* _TASK INSTRUCTIONS_
Lines with "asphaltOre": state how many there are in the records below, and nothing else.

* _SOURCE RECORDS_
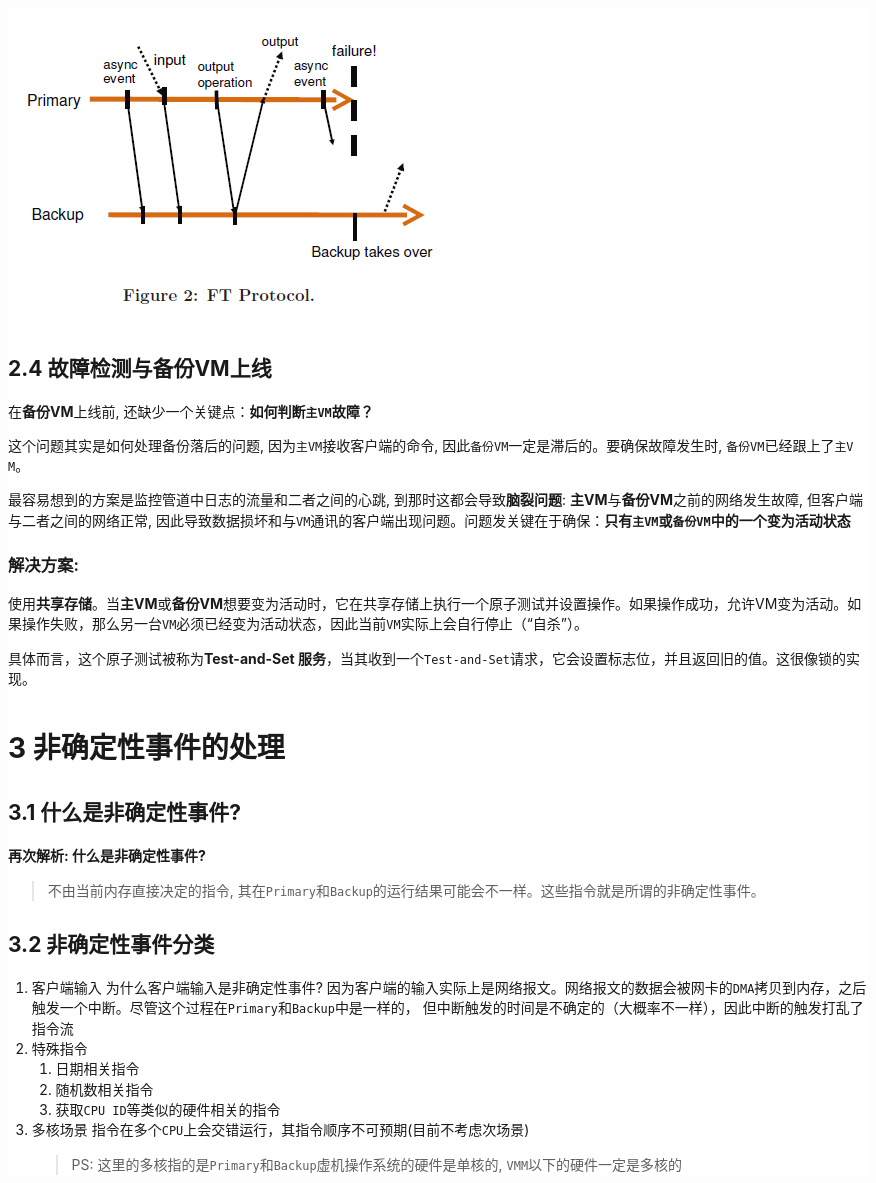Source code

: ![FT-Protocol](../../images/FT-Protocol.png)

## 2.4 故障检测与备份VM上线
在**备份VM**上线前, 还缺少一个关键点：**如何判断`主VM`故障？**

这个问题其实是如何处理备份落后的问题, 因为`主VM`接收客户端的命令, 因此`备份VM`一定是滞后的。要确保故障发生时, `备份VM`已经跟上了`主VM`。

最容易想到的方案是监控管道中日志的流量和二者之间的心跳, 到那时这都会导致**脑裂问题**: **主VM**与**备份VM**之前的网络发生故障, 但客户端与二者之间的网络正常, 因此导致数据损坏和与`VM`通讯的客户端出现问题。问题发关键在于确保：**只有`主VM`或`备份VM`中的一个变为活动状态**

### 解决方案:
使用**共享存储**。当**主VM**或**备份VM**想要变为活动时，它在共享存储上执行一个原子测试并设置操作。如果操作成功，允许VM变为活动。如果操作失败，那么另一台`VM`必须已经变为活动状态，因此当前`VM`实际上会自行停止（“自杀”）。

具体而言，这个原子测试被称为**Test-and-Set 服务**，当其收到一个`Test-and-Set`请求，它会设置标志位，并且返回旧的值。这很像锁的实现。

# 3 非确定性事件的处理
## 3.1 什么是非确定性事件?
**再次解析: 什么是非确定性事件?**
> 不由当前内存直接决定的指令, 其在`Primary`和`Backup`的运行结果可能会不一样。这些指令就是所谓的非确定性事件。

## 3.2 非确定性事件分类
1. 客户端输入
   为什么客户端输入是非确定性事件? 因为客户端的输入实际上是网络报文。网络报文的数据会被网卡的`DMA`拷贝到内存，之后触发一个中断。尽管这个过程在`Primary`和`Backup`中是一样的， 但中断触发的时间是不确定的（大概率不一样），因此中断的触发打乱了指令流
2. 特殊指令
   1. 日期相关指令
   2. 随机数相关指令
   3. 获取`CPU ID`等类似的硬件相关的指令
3. 多核场景
   指令在多个`CPU`上会交错运行，其指令顺序不可预期(目前不考虑次场景)
   > PS: 这里的多核指的是`Primary`和`Backup`虚机操作系统的硬件是单核的, `VMM`以下的硬件一定是多核的
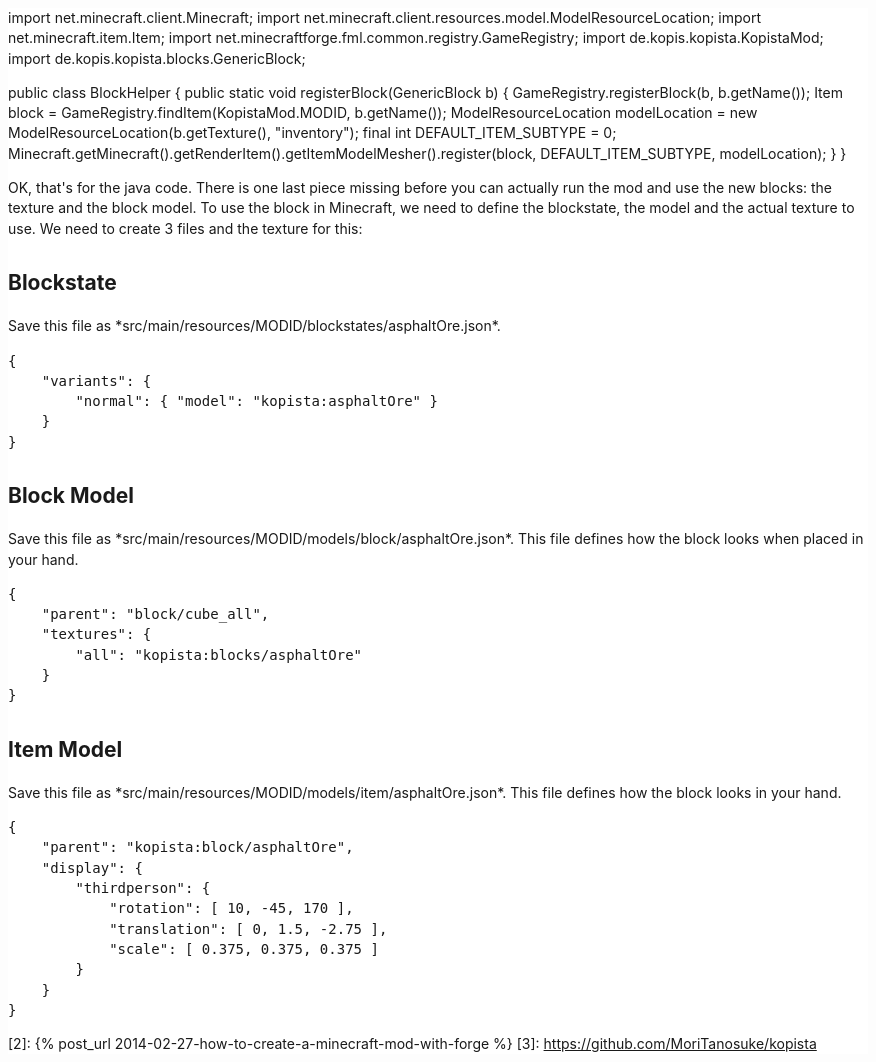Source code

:import net.minecraft.client.Minecraft;
import net.minecraft.client.resources.model.ModelResourceLocation;
import net.minecraft.item.Item;
import net.minecraftforge.fml.common.registry.GameRegistry;
import de.kopis.kopista.KopistaMod;
import de.kopis.kopista.blocks.GenericBlock;


public class BlockHelper {
	public static void registerBlock(GenericBlock b) {
		GameRegistry.registerBlock(b, b.getName());
		Item block = GameRegistry.findItem(KopistaMod.MODID, b.getName());
		ModelResourceLocation modelLocation = new ModelResourceLocation(b.getTexture(), "inventory");
		final int DEFAULT_ITEM_SUBTYPE = 0;
		Minecraft.getMinecraft().getRenderItem().getItemModelMesher().register(block, DEFAULT_ITEM_SUBTYPE, modelLocation);
	}
}
</pre>

OK, that's for the java code. There is one last piece missing before you can actually run the mod and use the new blocks: the texture and the block model. To use the block in Minecraft, we need to define the blockstate, the model and the actual texture to use. We need to create 3 files and the texture for this:


<h2>Blockstate</h2>
Save this file as *src/main/resources/MODID/blockstates/asphaltOre.json*.
<pre class="brush: js">
{
    "variants": {
        "normal": { "model": "kopista:asphaltOre" }
    }
}
</pre>

<h2>Block Model</h2>
Save this file as *src/main/resources/MODID/models/block/asphaltOre.json*. This file defines how the block looks when placed in your hand.
<pre class="brush: js">
{
    "parent": "block/cube_all",
    "textures": {
        "all": "kopista:blocks/asphaltOre"
    }
}
</pre>

<h2>Item Model</h2>
Save this file as *src/main/resources/MODID/models/item/asphaltOre.json*. This file defines how the block looks in your hand.
<pre class="brush: js">
{
    "parent": "kopista:block/asphaltOre",
    "display": {
        "thirdperson": {
            "rotation": [ 10, -45, 170 ],
            "translation": [ 0, 1.5, -2.75 ],
            "scale": [ 0.375, 0.375, 0.375 ]
        }
    }
}
</pre>


[0]: http://minecraft.net/
[1]: http://files.minecraftforge.net/
[2]: {% post_url 2014-02-27-how-to-create-a-minecraft-mod-with-forge %}
[3]: https://github.com/MoriTanosuke/kopista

* _COMPLETED TASK_
6